Melansir dari Kompas.com,Gubernur Jawa Barat, Dedi Mulyadi, memberikan penjelasan terkait kebijakan larangan study tour yang tengah ramai diperbincangkan di media sosial. Ia menekankan bahwa larangan tersebut bukan ditujukan pada aktivitas berfoto atau perpisahan siswa, melainkan untuk mengurangi beban finansial orang tua serta mempertimbangkan faktor keselamatan siswa.
"Kami membaca berbagai postingan di media sosial, ada yang mengartikan larangan ini secara keliru, seperti larangan berswafoto atau berfoto bersama teman seangkatan. Saya tegaskan, yang kami larang adalah kegiatan study tour, kunjungan ilmiah, atau kunjungan industri yang membebani orang tua siswa secara finansial,” ujar Dedi Mulyadi dalam akun Instagram @dedimulyadi71, Selasa (25/2/2025).
Mencegah Beban Ekonomi dan Risiko Keselamatan
Dedi menuturkan, banyak orang tua terpaksa berutang demi membiayai perjalanan study tour anak mereka, sehingga menambah tekanan finansial keluarga.
"Kegiatan ini sering kali membuat orang tua yang tidak mampu harus berutang ke sana kemari, yang akhirnya semakin memperberat beban hidup mereka. Ini yang kami ingin cegah,” tegasnya.
Selain itu, Dedi juga menyoroti faktor keselamatan siswa dengan mengingatkan tragedi kecelakaan rombongan study tour SMK di Depok yang merenggut banyak korban jiwa.
“Itu pelajaran penting bagi kita semua agar tidak mengulang peristiwa serupa,” katanya.
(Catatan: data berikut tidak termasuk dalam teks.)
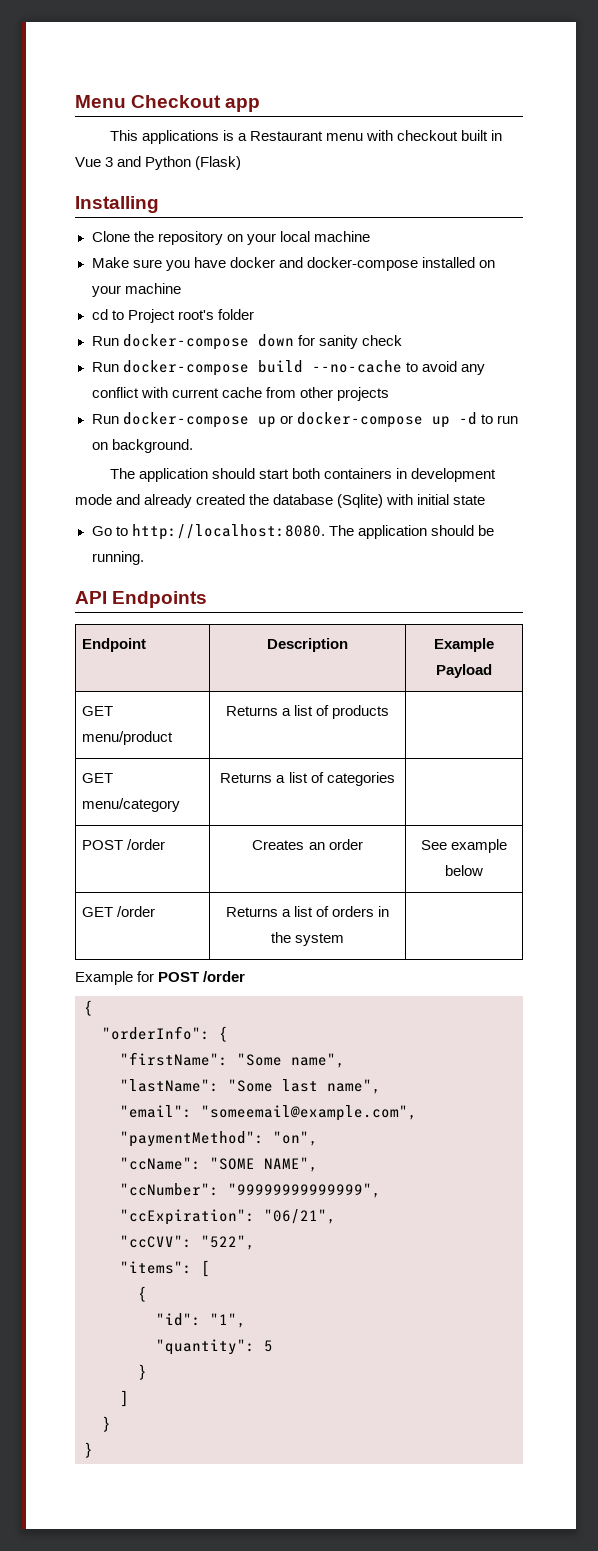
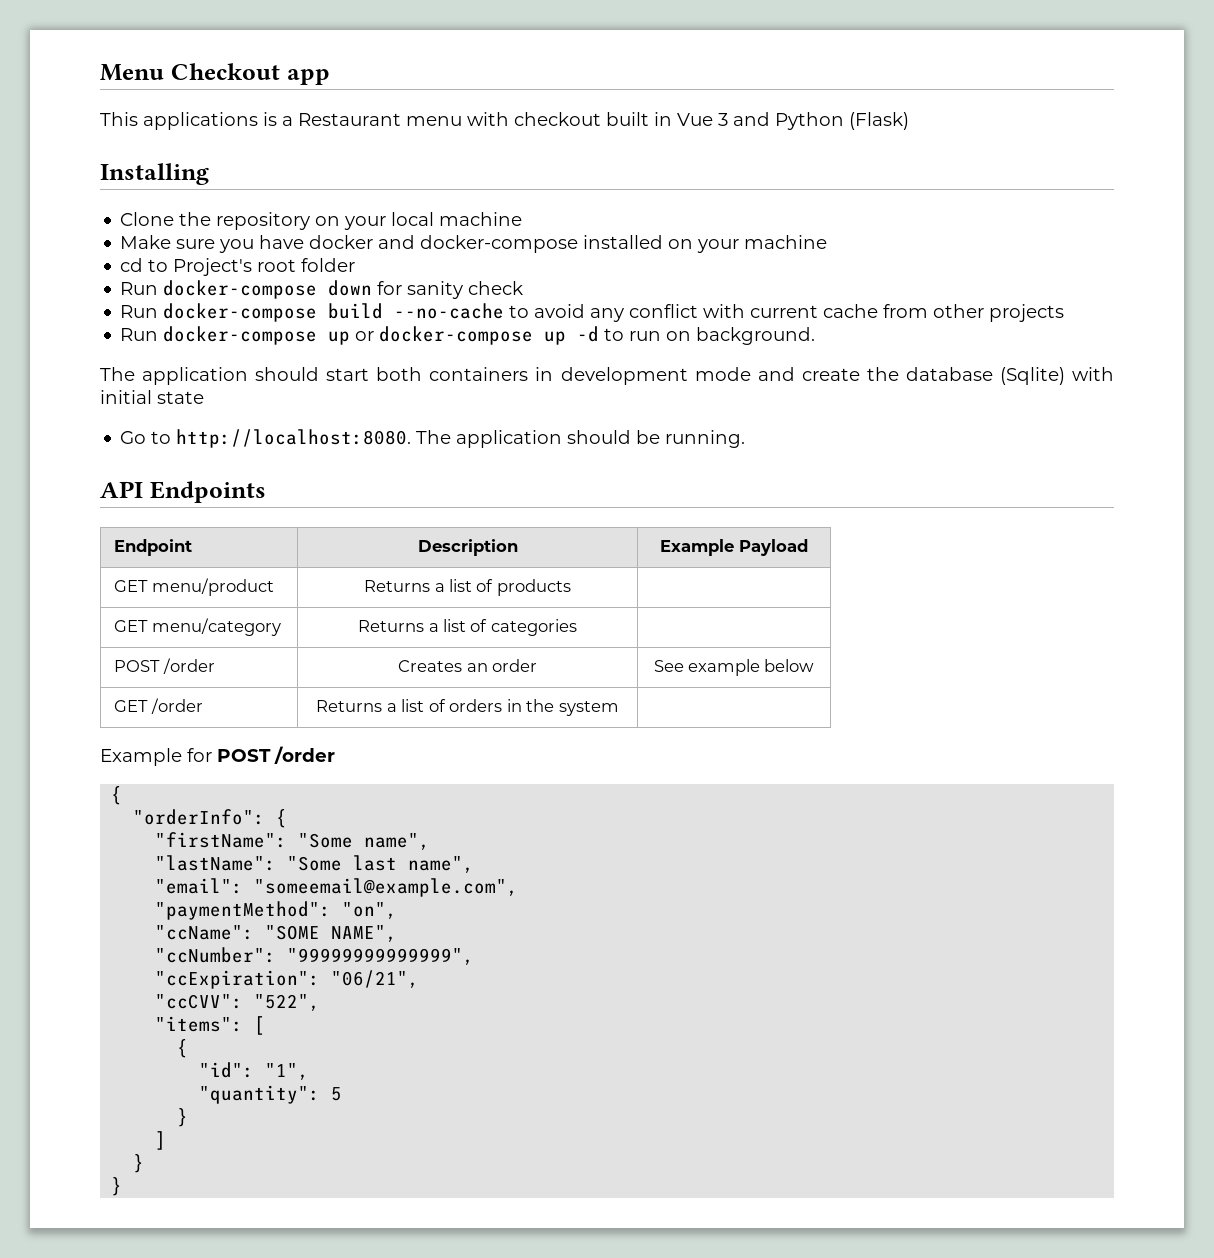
[127,309,214,323] Project root's -> [173,258,297,276] Project's root
[144,494,246,508] already created -> [801,368,860,381] create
Alternatif Perpisahan di Sekolah
Dedi mengungkapkan bahwa perpisahan tetap dapat diadakan dengan konsep yang lebih sederhana dan kreatif, tanpa memberatkan biaya.
Ia menyarankan agar organisasi siswa seperti OSIS mengelola acara di sekolah, misalnya dengan mengadakan pertunjukan seni seperti musik, tari, atau sastra.
“Siswa bisa mengumpulkan dana secara sukarela di antara mereka, tanpa menjadikan sekolah sebagai pihak yang memungut uang,” jelasnya.
Dedi juga mengingatkan bahwa tantangan besar siswa bukanlah saat kelulusan, melainkan saat mereka harus menghadapi dunia kerja dan membangun kehidupan mandiri.
“Tantangan sesungguhnya bukan di masa kelulusan, tapi di masa depan, saat mereka harus bekerja dan bertahan hidup. Jangan sampai anak-anak ini tumbuh menjadi generasi yang hanya tahu hura-hura dan menghambur-hamburkan uang,” tegasnya.
Membangun Generasi Tangguh
Sebagai pemimpin yang peduli terhadap pendidikan, Dedi menegaskan komitmennya untuk membentuk generasi muda Jawa Barat yang tangguh, cerdas, dan mampu bersaing di tingkat nasional dan internasional.
“Tugas saya adalah meningkatkan kualitas anak-anak Jawa Barat agar mampu bersaing, tidak hanya dengan provinsi lain di Indonesia, tetapi juga dengan bangsa-bangsa lain di dunia,” pungkasnya.